I sprawl on one of the sloping seats that’s half chair, half settee, making myself comfortable before I make the leap. Am I crazy for thinking Mair can help me from beyond the grave? Maybe. But March is worth it.

“Let’s start from the beginning,” I say. “Play the first journal entry.”

Despite forewarning, it gives me a start to hear Mair’s voice coming from Constance, who isn’t moving her mouth. The whiskey-low rasp sounds just as I recall from our brief acquaintance . . . before she died to save our lives. Talk about creepy.

“Tanze brought me an unwelcome surprise this afternoon. Instead of Hon, she brought a half-mad Psi along with the ship. She says she didn’t have a choice, but I think she just didn’t want to end him. That girl has such a soft spot for brown-eyed boys.”

I smile at hearing March described as a brown-eyed boy. He’d be boyish only to someone looking at him down a vast age. The old chi-master certainly qualified. I still marvel at the memory of the way she moved that night, running with preternatural speed. I’d never met a real chi-master before, never believed they could really manipulate their physical energy to perform extraordinary feats.

Whatever recording device she used picks up a sigh and a shuffle of movement as if she’s pacing. “It took us half a day to get a name out of him. I don’t have time to mess with this, if everything is going to come together on the projected timetable. But like Tanze, I can’t bear to end him. There’s such fire in this man . . . and he might do great things, given half a chance. Certainly he’d be useful, if I can manage to rebuild him.”
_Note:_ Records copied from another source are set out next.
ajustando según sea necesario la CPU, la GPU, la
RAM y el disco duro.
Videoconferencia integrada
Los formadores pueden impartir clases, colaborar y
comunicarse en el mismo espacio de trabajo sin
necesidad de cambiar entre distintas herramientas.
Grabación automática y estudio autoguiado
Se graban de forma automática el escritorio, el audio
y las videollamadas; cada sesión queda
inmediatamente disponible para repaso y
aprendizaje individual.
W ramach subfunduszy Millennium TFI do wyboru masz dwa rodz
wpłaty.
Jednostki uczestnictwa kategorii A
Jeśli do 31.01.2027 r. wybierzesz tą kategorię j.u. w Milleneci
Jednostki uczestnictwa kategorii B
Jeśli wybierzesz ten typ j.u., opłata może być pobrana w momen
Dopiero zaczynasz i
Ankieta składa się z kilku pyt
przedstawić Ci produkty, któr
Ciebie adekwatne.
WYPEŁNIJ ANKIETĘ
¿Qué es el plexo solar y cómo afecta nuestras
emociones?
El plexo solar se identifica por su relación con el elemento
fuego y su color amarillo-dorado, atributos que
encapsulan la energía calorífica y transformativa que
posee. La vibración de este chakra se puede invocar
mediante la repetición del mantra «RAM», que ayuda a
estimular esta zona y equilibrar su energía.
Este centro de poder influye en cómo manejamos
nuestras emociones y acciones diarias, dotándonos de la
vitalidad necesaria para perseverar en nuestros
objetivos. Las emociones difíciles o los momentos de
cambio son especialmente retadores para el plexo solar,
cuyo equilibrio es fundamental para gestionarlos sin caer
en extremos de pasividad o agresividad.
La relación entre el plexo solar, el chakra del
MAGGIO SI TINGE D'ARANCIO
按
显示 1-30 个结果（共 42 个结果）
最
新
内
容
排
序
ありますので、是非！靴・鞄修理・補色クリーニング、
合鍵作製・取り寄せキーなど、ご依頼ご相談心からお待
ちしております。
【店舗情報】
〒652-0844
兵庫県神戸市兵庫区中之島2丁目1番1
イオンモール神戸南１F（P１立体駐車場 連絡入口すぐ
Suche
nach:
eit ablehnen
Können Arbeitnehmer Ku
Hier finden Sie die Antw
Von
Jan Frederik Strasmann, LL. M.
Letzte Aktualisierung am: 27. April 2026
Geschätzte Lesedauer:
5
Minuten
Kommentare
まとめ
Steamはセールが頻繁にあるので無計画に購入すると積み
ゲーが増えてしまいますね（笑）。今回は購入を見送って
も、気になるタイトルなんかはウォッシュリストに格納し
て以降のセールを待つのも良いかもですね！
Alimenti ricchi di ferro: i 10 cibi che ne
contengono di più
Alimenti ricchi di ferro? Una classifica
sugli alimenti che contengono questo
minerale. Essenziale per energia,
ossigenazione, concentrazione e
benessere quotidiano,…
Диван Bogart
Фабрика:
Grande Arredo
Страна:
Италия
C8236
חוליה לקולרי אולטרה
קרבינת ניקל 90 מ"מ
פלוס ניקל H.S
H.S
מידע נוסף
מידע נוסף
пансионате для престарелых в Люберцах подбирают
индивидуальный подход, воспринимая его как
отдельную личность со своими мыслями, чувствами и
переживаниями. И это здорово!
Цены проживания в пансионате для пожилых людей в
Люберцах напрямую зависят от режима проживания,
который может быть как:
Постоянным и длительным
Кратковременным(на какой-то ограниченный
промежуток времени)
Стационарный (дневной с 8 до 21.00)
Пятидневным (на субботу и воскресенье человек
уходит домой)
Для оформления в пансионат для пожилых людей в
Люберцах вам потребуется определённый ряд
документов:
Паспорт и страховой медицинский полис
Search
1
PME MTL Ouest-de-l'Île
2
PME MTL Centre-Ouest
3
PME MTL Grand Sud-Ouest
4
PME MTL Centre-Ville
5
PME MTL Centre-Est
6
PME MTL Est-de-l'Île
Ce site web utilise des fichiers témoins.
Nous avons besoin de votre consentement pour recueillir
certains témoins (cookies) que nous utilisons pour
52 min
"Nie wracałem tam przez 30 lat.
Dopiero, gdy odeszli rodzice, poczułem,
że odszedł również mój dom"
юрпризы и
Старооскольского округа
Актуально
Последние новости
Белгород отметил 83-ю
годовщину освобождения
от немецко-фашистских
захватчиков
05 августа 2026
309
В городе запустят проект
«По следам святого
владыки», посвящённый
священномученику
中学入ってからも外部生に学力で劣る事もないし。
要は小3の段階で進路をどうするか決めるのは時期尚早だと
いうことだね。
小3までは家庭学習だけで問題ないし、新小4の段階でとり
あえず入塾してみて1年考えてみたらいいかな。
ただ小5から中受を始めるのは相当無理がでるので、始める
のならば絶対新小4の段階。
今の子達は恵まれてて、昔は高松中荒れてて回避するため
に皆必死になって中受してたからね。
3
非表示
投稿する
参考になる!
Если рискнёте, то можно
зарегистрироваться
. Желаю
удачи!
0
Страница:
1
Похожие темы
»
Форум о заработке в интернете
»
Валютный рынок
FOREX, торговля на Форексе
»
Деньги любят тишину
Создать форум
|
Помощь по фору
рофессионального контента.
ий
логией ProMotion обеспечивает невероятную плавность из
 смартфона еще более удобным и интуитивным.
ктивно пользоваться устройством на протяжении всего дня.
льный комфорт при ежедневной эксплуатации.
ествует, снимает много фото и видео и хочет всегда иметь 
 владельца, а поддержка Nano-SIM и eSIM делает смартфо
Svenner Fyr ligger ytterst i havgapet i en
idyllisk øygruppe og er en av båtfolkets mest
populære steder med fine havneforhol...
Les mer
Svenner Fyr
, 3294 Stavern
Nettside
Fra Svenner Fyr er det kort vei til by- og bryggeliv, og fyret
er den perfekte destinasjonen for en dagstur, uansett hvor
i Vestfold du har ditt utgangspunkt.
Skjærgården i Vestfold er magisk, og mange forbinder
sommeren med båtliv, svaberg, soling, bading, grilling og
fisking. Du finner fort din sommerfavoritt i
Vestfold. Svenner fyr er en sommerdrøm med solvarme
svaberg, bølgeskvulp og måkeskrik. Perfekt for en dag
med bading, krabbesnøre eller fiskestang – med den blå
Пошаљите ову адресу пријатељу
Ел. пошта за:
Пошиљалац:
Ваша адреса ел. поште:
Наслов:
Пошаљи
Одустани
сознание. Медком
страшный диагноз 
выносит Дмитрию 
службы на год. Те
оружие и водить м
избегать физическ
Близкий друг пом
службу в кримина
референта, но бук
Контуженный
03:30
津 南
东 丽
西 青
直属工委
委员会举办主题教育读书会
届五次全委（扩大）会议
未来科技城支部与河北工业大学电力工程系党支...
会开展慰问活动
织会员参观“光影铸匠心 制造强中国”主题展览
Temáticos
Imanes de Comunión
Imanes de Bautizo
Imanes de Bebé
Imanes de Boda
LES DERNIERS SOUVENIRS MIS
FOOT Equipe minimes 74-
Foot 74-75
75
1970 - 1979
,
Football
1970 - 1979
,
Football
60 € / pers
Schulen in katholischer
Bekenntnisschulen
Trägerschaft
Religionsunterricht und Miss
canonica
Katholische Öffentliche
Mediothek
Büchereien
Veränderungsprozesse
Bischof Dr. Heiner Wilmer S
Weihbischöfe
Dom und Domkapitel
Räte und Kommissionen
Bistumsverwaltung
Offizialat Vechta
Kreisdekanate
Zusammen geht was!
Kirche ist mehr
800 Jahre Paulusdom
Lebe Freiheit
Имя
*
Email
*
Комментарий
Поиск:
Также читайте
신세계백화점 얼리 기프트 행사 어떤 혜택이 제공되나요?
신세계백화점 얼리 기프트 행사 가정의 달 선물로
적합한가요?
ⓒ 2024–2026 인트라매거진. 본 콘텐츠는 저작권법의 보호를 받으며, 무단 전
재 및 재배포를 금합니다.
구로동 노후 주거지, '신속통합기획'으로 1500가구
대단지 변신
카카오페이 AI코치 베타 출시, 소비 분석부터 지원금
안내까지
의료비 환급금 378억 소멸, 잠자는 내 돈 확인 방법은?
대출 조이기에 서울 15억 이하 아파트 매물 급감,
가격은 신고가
It’s interesting she uses that word. Rebuild. Just what the hell did she do to him? I wonder at the mental wreckage that accompanied the process.

Mair goes on, “Dr. Solaith finally returned after a long while training off world. For this project, he needed skills we couldn’t teach him. I’m just glad one of our people was willing to learn. Most men would rather fight than think, but Saul has always been different. That commune on Saleris”—she names a high-G world—“really messed up his head when he was a kid. I think someone would’ve killed him long before now if Rose hadn’t been there to stand up for him.”

There’s a long silence and rustling movement before she seems to remember to say, “That’s all for now. End session.”

“Prying into my past?” March asks quietly.

I barely manage to restrain a shriek. Somehow I make myself shift slowly on the couch and glance at him over my shoulder. How long has he been standing there? The nape of my neck tingles as I sense him dipping into my thoughts as a fisherman would skim a net across the top of the deep, blue sea.